I agree wholeheartedly with Judge Chezem's dissents in Crutcher v. Dabis (1991) Ind. App., 582 N.E.2d 449, trans. denied and Indiana Civil Rights Com'n v. Union Twp. Trustee (1992), Ind. App., 590 N.E.2d 1119, 1121, trans. denied:

It cannot logically be maintained that the emotional distress suffered by a victim of discrimination is not a compensable "loss" under the statute. Assuring justice necessarily requires the making whole of an injured person, and a person found to have suffered emotional distress certainly is not whole.

Crutcher, supra, 582 N.E.2d at 452 (Chezem, J., dissenting). Judge Chezem's perspective on the meaning of the term "losses" is far more consistent with traditional concepts of compensation than that of Holman.

Indiana Code § 22-9-1-2(f) specifically directs that this state's Civil Rights Act "shall be construed broadly to effectuate its purpose." Holman does not acknowledge this directive and I believe the analytical errors of the opinion stem directly from that omission. The legislative mandate permits the Commission to require "further affirmative action as will effectuate the purposes of this chapter ... as the Commission may deem necessary to assure justice." I.C. § 22-9-1-6(k)(1). This is expansive language, indicating a plenary grant of discretionary remedial power. Construed *299 broadly, this statute expresses a clear intent to provide the Commission with the discretion to fashion relief calculated to remedy the pernicious effects of unlawful discrimination.

My research reveals that the appellate courts in other jurisdictions have come to widely varying conclusions concerning the power of civil rights commissions to make compensatory awards to alleviate the effects of racial humiliation.[2] I believe the better view is that such awards represent a necessary component of the statutory mandate to enforce the remedial policies expressed in civil rights legislation. Here, we should construe I.C. § 22-9-1-6(k)(1) in a manner that gives the Commission the authority to make the expenditure of money the price of unlawful discriminatory conduct. Such construction is consistent with the manifest purpose of the statute — investing the Commission with a meaningful social role in ensuring compliance with civil rights law.
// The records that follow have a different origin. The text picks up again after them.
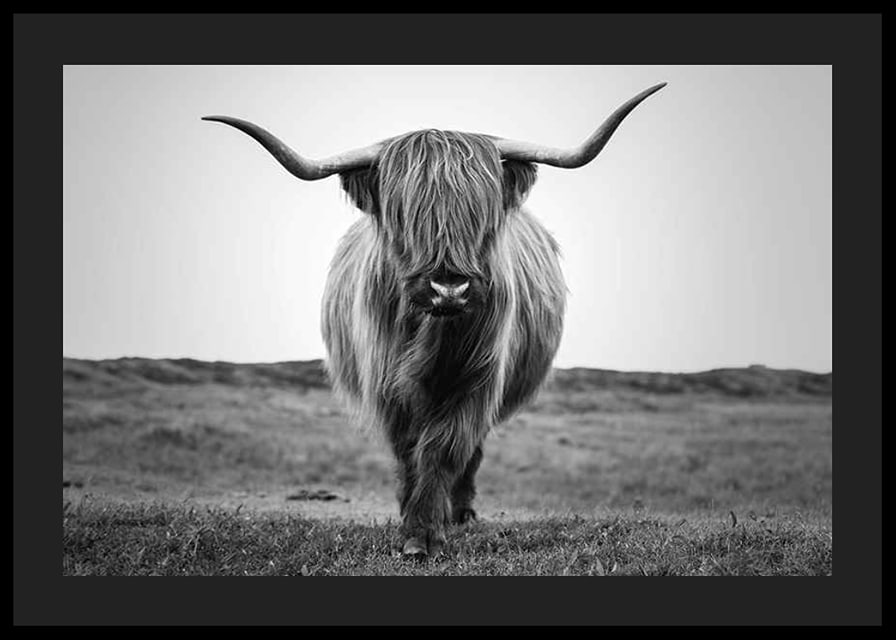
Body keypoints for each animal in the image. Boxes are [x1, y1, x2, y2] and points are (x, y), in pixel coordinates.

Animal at [203, 82, 666, 557]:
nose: (449, 289)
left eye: (481, 213)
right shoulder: (387, 385)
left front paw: (426, 531)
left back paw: (460, 512)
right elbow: (409, 449)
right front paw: (412, 523)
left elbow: (444, 448)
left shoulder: (477, 380)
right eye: (404, 215)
The alternative view, as expressed in Holman, leads to an ineffective Commission, unable to carry out its remedial task. I cannot believe it was the intent of the Legislature to establish a remedial policy, create an agency to enforce that policy, endow that agency with the discretionary mandate to achieve substantive justice, and yet fail to give that agency the most basic of tools to exercise its discretion.

For the foregoing reasons, I would refuse to follow Holman and its progeny and uphold the Commission's award of emotional distress damages and punitive damages.

NOTES

[1] I am aware of the rule of statutory construction which provides that the legislature's failure to change a statute after a line of decisions of a court "of last resort" giving the statute a certain construction amounts to acquiescence by the legislature in that judicial construction. Miller v. Mayberry (1987) Ind., 506 N.E.2d 7. Our supreme court has not addressed the issue here today. Therefore it remains a proper subject for reconsideration. Id.

[2] For a review of relevant case law and an especially thoughtful analysis, see State Human Rights Comm'n v. Pearlman Realty Agency (1977), 161 W. Va. 1, 239 S.E.2d 145.